Feed the Sheep (v. 9b) – By holding tightly to the Scriptures, the pastor/elder/overseer will be able to exhort in sound doctrine. The term exhort (παρακαλέω) means to call alongside. The standard that he reveals, the place to stand, the line to which he calls others to come is here referred to as sound doctrine or healthy teaching. Teaching falls into one of three categories. The first category is dangerous. It is false, inaccurate, heretical teaching that poisons and damns. The second category may not be false, but it certainly isn’t helpful. It is fluff that has all of the nutritional value of cotton candy. It is sweet to the taste but cannot sustain life. The third is teaching that builds, edifies, and strengthens because it is true. This is what is healthy/sound/needful if the sheep are to grow. At times this teaching is unpleasant and unwanted, but it is no less needful. Only the man that holds tightly to the Scriptures will be able to deliver this steady stream of healthy teaching to the sheep.

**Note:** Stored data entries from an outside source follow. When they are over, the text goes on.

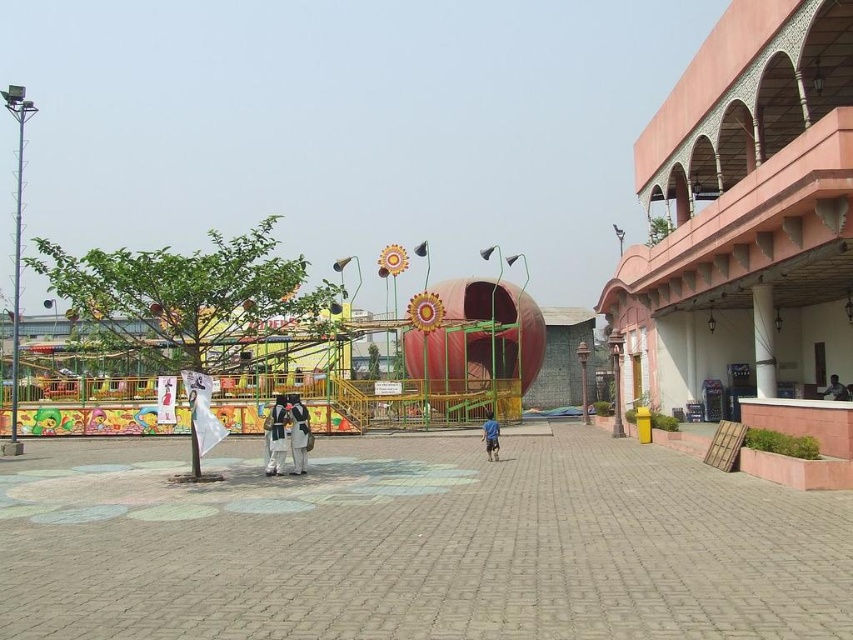
Question: Among these points, which one is farthest from the camera?

Choices:
 (A) (828, 392)
 (B) (496, 428)
 (C) (276, 406)
 (D) (294, 396)

Answer: (A)

Question: Which object is positioned farthest from the dark blue fabric shirt at right?

Choices:
 (A) dark brown leather jacket at center
 (B) metallic amusement park ride at center

Answer: (B)

Question: Which point appears closest to the camera in this image?

Choices:
 (A) (758, 484)
 (B) (302, 461)
 (C) (267, 468)

Answer: (A)

Question: Is dark brown leather jacket at center closer to the viewer compared to dark blue fabric pants at center?

Choices:
 (A) no
 (B) yes

Answer: (B)

Question: Is smooth concrete pavement at center to the right of blue fabric person at center from the viewer's perspective?

Choices:
 (A) no
 (B) yes

Answer: (A)

Question: Can you confirm if dark blue fabric pants at center is positioned above blue fabric person at center?

Choices:
 (A) yes
 (B) no

Answer: (A)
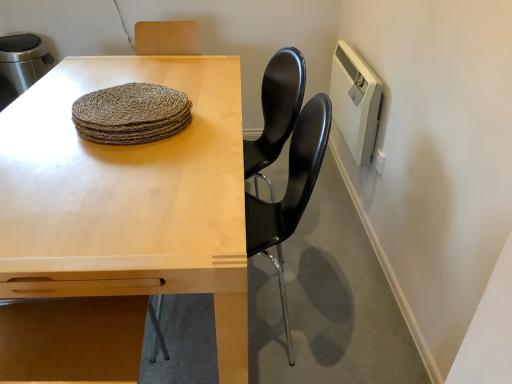
The height and width of the screenshot is (384, 512). I want to click on vacant space behind natural woven placemat at center, so click(175, 86).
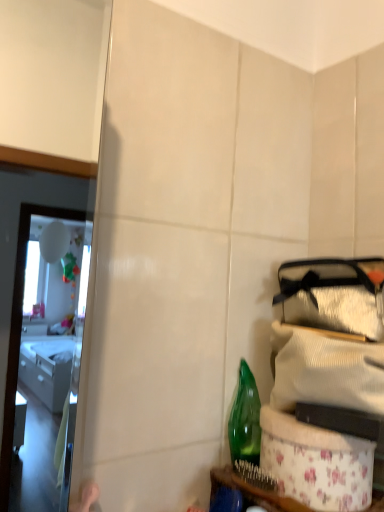
Question: Can you confirm if green glass bottle at lower right is shorter than floral fabric basket at lower right?

Choices:
 (A) no
 (B) yes

Answer: (A)

Question: From the image's perspective, is green glass bottle at lower right over floral fabric basket at lower right?

Choices:
 (A) no
 (B) yes

Answer: (B)

Question: Is green glass bottle at lower right taller than floral fabric basket at lower right?

Choices:
 (A) yes
 (B) no

Answer: (A)

Question: Could you tell me if green glass bottle at lower right is facing floral fabric basket at lower right?

Choices:
 (A) no
 (B) yes

Answer: (A)

Question: Does green glass bottle at lower right have a larger size compared to floral fabric basket at lower right?

Choices:
 (A) no
 (B) yes

Answer: (A)

Question: Can you confirm if green glass bottle at lower right is wider than floral fabric basket at lower right?

Choices:
 (A) yes
 (B) no

Answer: (B)

Question: Is floral fabric basket at lower right positioned far away from green glass bottle at lower right?

Choices:
 (A) no
 (B) yes

Answer: (A)

Question: Would you say floral fabric basket at lower right is outside green glass bottle at lower right?

Choices:
 (A) no
 (B) yes

Answer: (B)

Question: From the image's perspective, is floral fabric basket at lower right located above green glass bottle at lower right?

Choices:
 (A) no
 (B) yes

Answer: (A)

Question: Considering the relative positions of floral fabric basket at lower right and green glass bottle at lower right in the image provided, is floral fabric basket at lower right to the right of green glass bottle at lower right from the viewer's perspective?

Choices:
 (A) yes
 (B) no

Answer: (A)

Question: Is green glass bottle at lower right a part of floral fabric basket at lower right?

Choices:
 (A) yes
 (B) no

Answer: (B)

Question: From a real-world perspective, is floral fabric basket at lower right on top of green glass bottle at lower right?

Choices:
 (A) no
 (B) yes

Answer: (A)

Question: In the image, is green glass bottle at lower right positioned in front of or behind floral fabric basket at lower right?

Choices:
 (A) front
 (B) behind

Answer: (B)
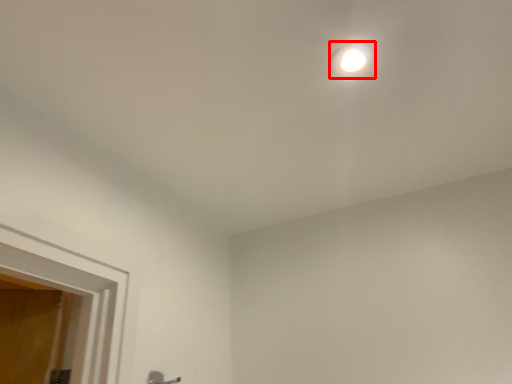
Question: Where is droplight (annotated by the red box) located in relation to door handle in the image?

Choices:
 (A) left
 (B) right

Answer: (B)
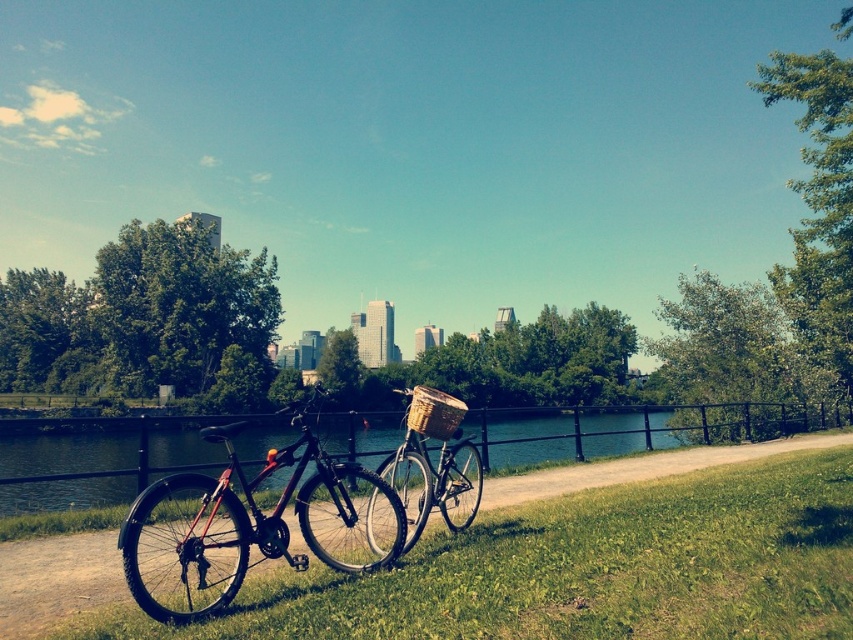
Question: Considering the relative positions of green grass at lower left and green water at lower left in the image provided, where is green grass at lower left located with respect to green water at lower left?

Choices:
 (A) above
 (B) below

Answer: (A)

Question: Which point is closer to the camera taking this photo?

Choices:
 (A) (664, 584)
 (B) (448, 413)
 (C) (192, 532)

Answer: (A)

Question: Is shiny black mountain bike at center above green water at lower left?

Choices:
 (A) yes
 (B) no

Answer: (A)

Question: Can you confirm if shiny black mountain bike at center is positioned below woven brown basket at center?

Choices:
 (A) yes
 (B) no

Answer: (A)

Question: Which of the following is the closest to the observer?

Choices:
 (A) matte brown basket at center
 (B) green water at lower left
 (C) shiny black mountain bike at center

Answer: (C)

Question: Among these objects, which one is nearest to the camera?

Choices:
 (A) green grass at lower left
 (B) shiny black mountain bike at center
 (C) green water at lower left

Answer: (A)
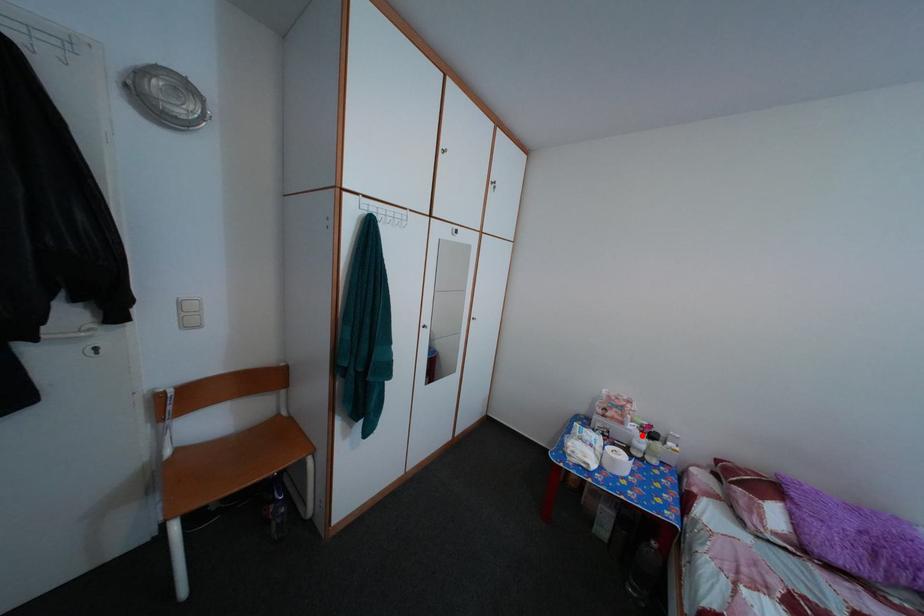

Rebuke the Wolves (v. 9c) – By holding tightly to the Word of God, the pastor/elder/overseer will be able to rebuke the wolves who howl and bay at the flanks of the fold. Paul is not referring to Christians here, as he calls them “those who contradict” or “those who deny” or better still “those who talk back” (τοὺς ἀντιλέγοντας). These are men and women who seek to undermine sound teaching, who question sound teaching, who refute and reject sound teaching. Only the man who clings to Scripture will be able to refute/rebuke/convict them. The term here comes from the Greek ἐλέγχω and means to expose/bring to light/convict. There is nothing here that suggests that these naysayers will confess and repent after being exposed, but then that is not the point. The man of God would rejoice at such an outcome, but his primary duty as pastor/elder/overseer is to feed and protect the sheep.
John Calvin is often quoted as saying, “A pastor needs two voices, one for gathering the sheep and the other for driving away wolves and thieves.” That statement was made in his commentary on Titus 1:9.
The manner and way that the Church of Jesus Christ is to be governed is no more up for grabs or a matter of opinion than the establishment of the family. God has decreed that the family is to be headed by one man who is aided by one woman who together rear children. The church is no different. The church must have elders who are able and capable of shepherding Christ’s sheep and serving as God’s stewards. Any church that is missing these elders is incomplete. Titus’ mission is to complete what is lacking in these churches. May all congregations who make up Christ’s body and bride train up men to complete what is lacking, for their own good and God’s glory. Soli Deo Gloria!